◆ Task directions:
Express every line of the listing as a Markdown table with two columns, Row and Line, numbering the rows in order and omitting blank lines.

== Information given

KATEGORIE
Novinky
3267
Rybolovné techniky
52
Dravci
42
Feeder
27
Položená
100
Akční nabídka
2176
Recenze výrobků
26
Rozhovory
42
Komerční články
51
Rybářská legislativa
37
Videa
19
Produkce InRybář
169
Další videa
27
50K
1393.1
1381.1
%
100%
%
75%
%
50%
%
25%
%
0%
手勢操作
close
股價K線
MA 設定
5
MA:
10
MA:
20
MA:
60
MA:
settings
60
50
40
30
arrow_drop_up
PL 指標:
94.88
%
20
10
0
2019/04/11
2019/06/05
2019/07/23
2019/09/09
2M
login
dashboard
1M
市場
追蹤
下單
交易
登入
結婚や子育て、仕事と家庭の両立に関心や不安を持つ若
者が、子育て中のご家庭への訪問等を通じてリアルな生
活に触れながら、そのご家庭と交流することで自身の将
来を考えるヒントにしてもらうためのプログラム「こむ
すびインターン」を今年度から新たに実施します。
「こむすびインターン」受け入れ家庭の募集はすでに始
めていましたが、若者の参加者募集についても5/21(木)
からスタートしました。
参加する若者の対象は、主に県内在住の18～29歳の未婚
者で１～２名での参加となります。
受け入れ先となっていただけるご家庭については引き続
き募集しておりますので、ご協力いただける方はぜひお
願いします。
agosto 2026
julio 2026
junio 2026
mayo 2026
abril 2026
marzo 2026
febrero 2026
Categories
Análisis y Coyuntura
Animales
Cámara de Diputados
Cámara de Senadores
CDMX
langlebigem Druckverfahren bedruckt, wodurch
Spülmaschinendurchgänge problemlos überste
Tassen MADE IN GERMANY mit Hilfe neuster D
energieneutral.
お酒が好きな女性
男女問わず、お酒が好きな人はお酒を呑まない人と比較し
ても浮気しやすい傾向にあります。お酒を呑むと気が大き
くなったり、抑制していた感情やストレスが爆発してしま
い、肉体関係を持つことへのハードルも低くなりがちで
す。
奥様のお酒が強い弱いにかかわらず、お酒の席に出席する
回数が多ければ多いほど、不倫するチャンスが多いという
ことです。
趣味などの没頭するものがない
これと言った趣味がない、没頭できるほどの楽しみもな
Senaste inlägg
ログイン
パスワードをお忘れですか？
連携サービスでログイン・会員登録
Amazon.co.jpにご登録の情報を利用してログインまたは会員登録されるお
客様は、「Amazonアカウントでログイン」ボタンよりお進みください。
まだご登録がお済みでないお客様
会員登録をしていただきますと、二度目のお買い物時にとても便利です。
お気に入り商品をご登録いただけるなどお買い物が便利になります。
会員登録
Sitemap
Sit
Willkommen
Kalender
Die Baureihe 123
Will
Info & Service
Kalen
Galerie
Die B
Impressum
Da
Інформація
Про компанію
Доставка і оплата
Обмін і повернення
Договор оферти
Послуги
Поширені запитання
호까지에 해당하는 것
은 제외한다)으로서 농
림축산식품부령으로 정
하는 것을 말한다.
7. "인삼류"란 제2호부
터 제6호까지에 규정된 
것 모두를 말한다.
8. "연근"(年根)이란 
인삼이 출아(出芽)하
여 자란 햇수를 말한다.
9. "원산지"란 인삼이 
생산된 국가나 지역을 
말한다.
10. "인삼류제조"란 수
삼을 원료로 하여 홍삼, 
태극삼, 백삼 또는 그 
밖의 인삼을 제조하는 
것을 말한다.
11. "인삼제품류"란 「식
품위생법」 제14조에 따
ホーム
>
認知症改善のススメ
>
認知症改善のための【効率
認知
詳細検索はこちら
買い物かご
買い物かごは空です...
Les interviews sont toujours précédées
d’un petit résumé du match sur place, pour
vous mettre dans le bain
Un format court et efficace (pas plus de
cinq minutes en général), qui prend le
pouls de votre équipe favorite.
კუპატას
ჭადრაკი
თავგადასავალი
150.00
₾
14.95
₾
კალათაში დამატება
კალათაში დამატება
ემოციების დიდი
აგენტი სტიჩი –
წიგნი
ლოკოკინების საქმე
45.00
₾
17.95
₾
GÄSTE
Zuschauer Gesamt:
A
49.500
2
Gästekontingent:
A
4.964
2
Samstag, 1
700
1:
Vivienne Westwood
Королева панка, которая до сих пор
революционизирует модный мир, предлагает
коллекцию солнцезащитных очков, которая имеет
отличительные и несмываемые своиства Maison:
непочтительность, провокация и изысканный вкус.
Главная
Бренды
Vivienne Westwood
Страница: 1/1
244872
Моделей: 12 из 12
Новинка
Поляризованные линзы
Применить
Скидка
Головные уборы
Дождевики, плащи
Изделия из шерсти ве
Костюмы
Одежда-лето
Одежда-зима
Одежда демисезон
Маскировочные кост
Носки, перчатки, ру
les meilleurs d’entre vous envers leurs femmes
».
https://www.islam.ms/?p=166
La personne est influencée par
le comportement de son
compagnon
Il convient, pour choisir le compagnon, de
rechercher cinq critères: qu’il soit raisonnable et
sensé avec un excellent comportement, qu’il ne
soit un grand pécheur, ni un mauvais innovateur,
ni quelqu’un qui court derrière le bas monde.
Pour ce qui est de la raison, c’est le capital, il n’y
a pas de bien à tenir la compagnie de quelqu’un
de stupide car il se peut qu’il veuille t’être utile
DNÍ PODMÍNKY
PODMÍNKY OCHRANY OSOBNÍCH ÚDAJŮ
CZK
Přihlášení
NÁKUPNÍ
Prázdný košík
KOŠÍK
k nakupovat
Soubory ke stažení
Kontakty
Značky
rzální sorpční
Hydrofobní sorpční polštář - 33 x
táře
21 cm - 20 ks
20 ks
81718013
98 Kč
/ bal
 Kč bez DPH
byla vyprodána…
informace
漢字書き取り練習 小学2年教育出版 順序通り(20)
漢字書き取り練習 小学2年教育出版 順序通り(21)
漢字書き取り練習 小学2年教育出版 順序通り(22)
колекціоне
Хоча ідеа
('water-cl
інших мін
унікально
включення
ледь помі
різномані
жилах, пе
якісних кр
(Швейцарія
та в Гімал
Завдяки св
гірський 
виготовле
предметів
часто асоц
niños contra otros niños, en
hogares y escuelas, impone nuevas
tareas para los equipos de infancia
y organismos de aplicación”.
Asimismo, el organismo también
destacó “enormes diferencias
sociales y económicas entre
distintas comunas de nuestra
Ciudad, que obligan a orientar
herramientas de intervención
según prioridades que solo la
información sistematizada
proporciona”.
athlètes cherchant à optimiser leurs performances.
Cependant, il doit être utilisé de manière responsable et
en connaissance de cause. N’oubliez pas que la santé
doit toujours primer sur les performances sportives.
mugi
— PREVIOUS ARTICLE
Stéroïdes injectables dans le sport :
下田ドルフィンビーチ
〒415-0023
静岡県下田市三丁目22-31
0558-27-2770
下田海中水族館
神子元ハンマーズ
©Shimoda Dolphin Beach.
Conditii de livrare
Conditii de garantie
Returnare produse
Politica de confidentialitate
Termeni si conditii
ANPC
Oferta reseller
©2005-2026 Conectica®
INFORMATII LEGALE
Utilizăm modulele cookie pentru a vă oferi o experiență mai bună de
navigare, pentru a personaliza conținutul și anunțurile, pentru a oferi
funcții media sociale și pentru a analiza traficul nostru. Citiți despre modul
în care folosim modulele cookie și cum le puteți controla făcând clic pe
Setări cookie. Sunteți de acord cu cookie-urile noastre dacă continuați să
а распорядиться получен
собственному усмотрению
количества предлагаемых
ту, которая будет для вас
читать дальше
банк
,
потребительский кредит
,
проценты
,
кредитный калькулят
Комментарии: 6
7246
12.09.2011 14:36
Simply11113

====

◆ Task output:
| Row | Line |
|---|---|
| 1 | KATEGORIE |
| 2 | Novinky |
| 3 | 3267 |
| 4 | Rybolovné techniky |
| 5 | 52 |
| 6 | Dravci |
| 7 | 42 |
| 8 | Feeder |
| 9 | 27 |
| 10 | Položená |
| 11 | 100 |
| 12 | Akční nabídka |
| 13 | 2176 |
| 14 | Recenze výrobků |
| 15 | 26 |
| 16 | Rozhovory |
| 17 | 42 |
| 18 | Komerční články |
| 19 | 51 |
| 20 | Rybářská legislativa |
| 21 | 37 |
| 22 | Videa |
| 23 | 19 |
| 24 | Produkce InRybář |
| 25 | 169 |
| 26 | Další videa |
| 27 | 27 |
| 28 | 50K |
| 29 | 1393.1 |
| 30 | 1381.1 |
| 31 | % |
| 32 | 100% |
| 33 | % |
| 34 | 75% |
| 35 | % |
| 36 | 50% |
| 37 | % |
| 38 | 25% |
| 39 | % |
| 40 | 0% |
| 41 | 手勢操作 |
| 42 | close |
| 43 | 股價K線 |
| 44 | MA 設定 |
| 45 | 5 |
| 46 | MA: |
| 47 | 10 |
| 48 | MA: |
| 49 | 20 |
| 50 | MA: |
| 51 | 60 |
| 52 | MA: |
| 53 | settings |
| 54 | 60 |
| 55 | 50 |
| 56 | 40 |
| 57 | 30 |
| 58 | arrow_drop_up |
| 59 | PL 指標: |
| 60 | 94.88 |
| 61 | % |
| 62 | 20 |
| 63 | 10 |
| 64 | 0 |
| 65 | 2019/04/11 |
| 66 | 2019/06/05 |
| 67 | 2019/07/23 |
| 68 | 2019/09/09 |
| 69 | 2M |
| 70 | login |
| 71 | dashboard |
| 72 | 1M |
| 73 | 市場 |
| 74 | 追蹤 |
| 75 | 下單 |
| 76 | 交易 |
| 77 | 登入 |
| 78 | 結婚や子育て、仕事と家庭の両立に関心や不安を持つ若 |
| 79 | 者が、子育て中のご家庭への訪問等を通じてリアルな生 |
| 80 | 活に触れながら、そのご家庭と交流することで自身の将 |
| 81 | 来を考えるヒントにしてもらうためのプログラム「こむ |
| 82 | すびインターン」を今年度から新たに実施します。 |
| 83 | 「こむすびインターン」受け入れ家庭の募集はすでに始 |
| 84 | めていましたが、若者の参加者募集についても5/21(木) |
| 85 | からスタートしました。 |
| 86 | 参加する若者の対象は、主に県内在住の18～29歳の未婚 |
| 87 | 者で１～２名での参加となります。 |
| 88 | 受け入れ先となっていただけるご家庭については引き続 |
| 89 | き募集しておりますので、ご協力いただける方はぜひお |
| 90 | 願いします。 |
| 91 | agosto 2026 |
| 92 | julio 2026 |
| 93 | junio 2026 |
| 94 | mayo 2026 |
| 95 | abril 2026 |
| 96 | marzo 2026 |
| 97 | febrero 2026 |
| 98 | Categories |
| 99 | Análisis y Coyuntura |
| 100 | Animales |
| 101 | Cámara de Diputados |
| 102 | Cámara de Senadores |
| 103 | CDMX |
| 104 | langlebigem Druckverfahren bedruckt, wodurch |
| 105 | Spülmaschinendurchgänge problemlos überste |
| 106 | Tassen MADE IN GERMANY mit Hilfe neuster D |
| 107 | energieneutral. |
| 108 | お酒が好きな女性 |
| 109 | 男女問わず、お酒が好きな人はお酒を呑まない人と比較し |
| 110 | ても浮気しやすい傾向にあります。お酒を呑むと気が大き |
| 111 | くなったり、抑制していた感情やストレスが爆発してしま |
| 112 | い、肉体関係を持つことへのハードルも低くなりがちで |
| 113 | す。 |
| 114 | 奥様のお酒が強い弱いにかかわらず、お酒の席に出席する |
| 115 | 回数が多ければ多いほど、不倫するチャンスが多いという |
| 116 | ことです。 |
| 117 | 趣味などの没頭するものがない |
| 118 | これと言った趣味がない、没頭できるほどの楽しみもな |
| 119 | Senaste inlägg |
| 120 | ログイン |
| 121 | パスワードをお忘れですか？ |
| 122 | 連携サービスでログイン・会員登録 |
| 123 | Amazon.co.jpにご登録の情報を利用してログインまたは会員登録されるお |
| 124 | 客様は、「Amazonアカウントでログイン」ボタンよりお進みください。 |
| 125 | まだご登録がお済みでないお客様 |
| 126 | 会員登録をしていただきますと、二度目のお買い物時にとても便利です。 |
| 127 | お気に入り商品をご登録いただけるなどお買い物が便利になります。 |
| 128 | 会員登録 |
| 129 | Sitemap |
| 130 | Sit |
| 131 | Willkommen |
| 132 | Kalender |
| 133 | Die Baureihe 123 |
| 134 | Will |
| 135 | Info & Service |
| 136 | Kalen |
| 137 | Galerie |
| 138 | Die B |
| 139 | Impressum |
| 140 | Da |
| 141 | Інформація |
| 142 | Про компанію |
| 143 | Доставка і оплата |
| 144 | Обмін і повернення |
| 145 | Договор оферти |
| 146 | Послуги |
| 147 | Поширені запитання |
| 148 | 호까지에 해당하는 것 |
| 149 | 은 제외한다)으로서 농 |
| 150 | 림축산식품부령으로 정 |
| 151 | 하는 것을 말한다. |
| 152 | 7. "인삼류"란 제2호부 |
| 153 | 터 제6호까지에 규정된  |
| 154 | 것 모두를 말한다. |
| 155 | 8. "연근"(年根)이란  |
| 156 | 인삼이 출아(出芽)하 |
| 157 | 여 자란 햇수를 말한다. |
| 158 | 9. "원산지"란 인삼이  |
| 159 | 생산된 국가나 지역을  |
| 160 | 말한다. |
| 161 | 10. "인삼류제조"란 수 |
| 162 | 삼을 원료로 하여 홍삼,  |
| 163 | 태극삼, 백삼 또는 그  |
| 164 | 밖의 인삼을 제조하는  |
| 165 | 것을 말한다. |
| 166 | 11. "인삼제품류"란 「식 |
| 167 | 품위생법」 제14조에 따 |
| 168 | ホーム |
| 169 | > |
| 170 | 認知症改善のススメ |
| 171 | > |
| 172 | 認知症改善のための【効率 |
| 173 | 認知 |
| 174 | 詳細検索はこちら |
| 175 | 買い物かご |
| 176 | 買い物かごは空です... |
| 177 | Les interviews sont toujours précédées |
| 178 | d’un petit résumé du match sur place, pour |
| 179 | vous mettre dans le bain |
| 180 | Un format court et efficace (pas plus de |
| 181 | cinq minutes en général), qui prend le |
| 182 | pouls de votre équipe favorite. |
| 183 | კუპატას |
| 184 | ჭადრაკი |
| 185 | თავგადასავალი |
| 186 | 150.00 |
| 187 | ₾ |
| 188 | 14.95 |
| 189 | ₾ |
| 190 | კალათაში დამატება |
| 191 | კალათაში დამატება |
| 192 | ემოციების დიდი |
| 193 | აგენტი სტიჩი – |
| 194 | წიგნი |
| 195 | ლოკოკინების საქმე |
| 196 | 45.00 |
| 197 | ₾ |
| 198 | 17.95 |
| 199 | ₾ |
| 200 | GÄSTE |
| 201 | Zuschauer Gesamt: |
| 202 | A |
| 203 | 49.500 |
| 204 | 2 |
| 205 | Gästekontingent: |
| 206 | A |
| 207 | 4.964 |
| 208 | 2 |
| 209 | Samstag, 1 |
| 210 | 700 |
| 211 | 1: |
| 212 | Vivienne Westwood |
| 213 | Королева панка, которая до сих пор |
| 214 | революционизирует модный мир, предлагает |
| 215 | коллекцию солнцезащитных очков, которая имеет |
| 216 | отличительные и несмываемые своиства Maison: |
| 217 | непочтительность, провокация и изысканный вкус. |
| 218 | Главная |
| 219 | Бренды |
| 220 | Vivienne Westwood |
| 221 | Страница: 1/1 |
| 222 | 244872 |
| 223 | Моделей: 12 из 12 |
| 224 | Новинка |
| 225 | Поляризованные линзы |
| 226 | Применить |
| 227 | Скидка |
| 228 | Головные уборы |
| 229 | Дождевики, плащи |
| 230 | Изделия из шерсти ве |
| 231 | Костюмы |
| 232 | Одежда-лето |
| 233 | Одежда-зима |
| 234 | Одежда демисезон |
| 235 | Маскировочные кост |
| 236 | Носки, перчатки, ру |
| 237 | les meilleurs d’entre vous envers leurs femmes |
| 238 | ». |
| 239 | https://www.islam.ms/?p=166 |
| 240 | La personne est influencée par |
| 241 | le comportement de son |
| 242 | compagnon |
| 243 | Il convient, pour choisir le compagnon, de |
| 244 | rechercher cinq critères: qu’il soit raisonnable et |
| 245 | sensé avec un excellent comportement, qu’il ne |
| 246 | soit un grand pécheur, ni un mauvais innovateur, |
| 247 | ni quelqu’un qui court derrière le bas monde. |
| 248 | Pour ce qui est de la raison, c’est le capital, il n’y |
| 249 | a pas de bien à tenir la compagnie de quelqu’un |
| 250 | de stupide car il se peut qu’il veuille t’être utile |
| 251 | DNÍ PODMÍNKY |
| 252 | PODMÍNKY OCHRANY OSOBNÍCH ÚDAJŮ |
| 253 | CZK |
| 254 | Přihlášení |
| 255 | NÁKUPNÍ |
| 256 | Prázdný košík |
| 257 | KOŠÍK |
| 258 | k nakupovat |
| 259 | Soubory ke stažení |
| 260 | Kontakty |
| 261 | Značky |
| 262 | rzální sorpční |
| 263 | Hydrofobní sorpční polštář - 33 x |
| 264 | táře |
| 265 | 21 cm - 20 ks |
| 266 | 20 ks |
| 267 | 81718013 |
| 268 | 98 Kč |
| 269 | / bal |
| 270 |  Kč bez DPH |
| 271 | byla vyprodána… |
| 272 | informace |
| 273 | 漢字書き取り練習 小学2年教育出版 順序通り(20) |
| 274 | 漢字書き取り練習 小学2年教育出版 順序通り(21) |
| 275 | 漢字書き取り練習 小学2年教育出版 順序通り(22) |
| 276 | колекціоне |
| 277 | Хоча ідеа |
| 278 | ('water-cl |
| 279 | інших мін |
| 280 | унікально |
| 281 | включення |
| 282 | ледь помі |
| 283 | різномані |
| 284 | жилах, пе |
| 285 | якісних кр |
| 286 | (Швейцарія |
| 287 | та в Гімал |
| 288 | Завдяки св |
| 289 | гірський  |
| 290 | виготовле |
| 291 | предметів |
| 292 | часто асоц |
| 293 | niños contra otros niños, en |
| 294 | hogares y escuelas, impone nuevas |
| 295 | tareas para los equipos de infancia |
| 296 | y organismos de aplicación”. |
| 297 | Asimismo, el organismo también |
| 298 | destacó “enormes diferencias |
| 299 | sociales y económicas entre |
| 300 | distintas comunas de nuestra |
| 301 | Ciudad, que obligan a orientar |
| 302 | herramientas de intervención |
| 303 | según prioridades que solo la |
| 304 | información sistematizada |
| 305 | proporciona”. |
| 306 | athlètes cherchant à optimiser leurs performances. |
| 307 | Cependant, il doit être utilisé de manière responsable et |
| 308 | en connaissance de cause. N’oubliez pas que la santé |
| 309 | doit toujours primer sur les performances sportives. |
| 310 | mugi |
| 311 | — PREVIOUS ARTICLE |
| 312 | Stéroïdes injectables dans le sport : |
| 313 | 下田ドルフィンビーチ |
| 314 | 〒415-0023 |
| 315 | 静岡県下田市三丁目22-31 |
| 316 | 0558-27-2770 |
| 317 | 下田海中水族館 |
| 318 | 神子元ハンマーズ |
| 319 | ©Shimoda Dolphin Beach. |
| 320 | Conditii de livrare |
| 321 | Conditii de garantie |
| 322 | Returnare produse |
| 323 | Politica de confidentialitate |
| 324 | Termeni si conditii |
| 325 | ANPC |
| 326 | Oferta reseller |
| 327 | ©2005-2026 Conectica® |
| 328 | INFORMATII LEGALE |
| 329 | Utilizăm modulele cookie pentru a vă oferi o experiență mai bună de |
| 330 | navigare, pentru a personaliza conținutul și anunțurile, pentru a oferi |
| 331 | funcții media sociale și pentru a analiza traficul nostru. Citiți despre modul |
| 332 | în care folosim modulele cookie și cum le puteți controla făcând clic pe |
| 333 | Setări cookie. Sunteți de acord cu cookie-urile noastre dacă continuați să |
| 334 | а распорядиться получен |
| 335 | собственному усмотрению |
| 336 | количества предлагаемых |
| 337 | ту, которая будет для вас |
| 338 | читать дальше |
| 339 | банк |
| 340 | , |
| 341 | потребительский кредит |
| 342 | , |
| 343 | проценты |
| 344 | , |
| 345 | кредитный калькулят |
| 346 | Комментарии: 6 |
| 347 | 7246 |
| 348 | 12.09.2011 14:36 |
| 349 | Simply11113 |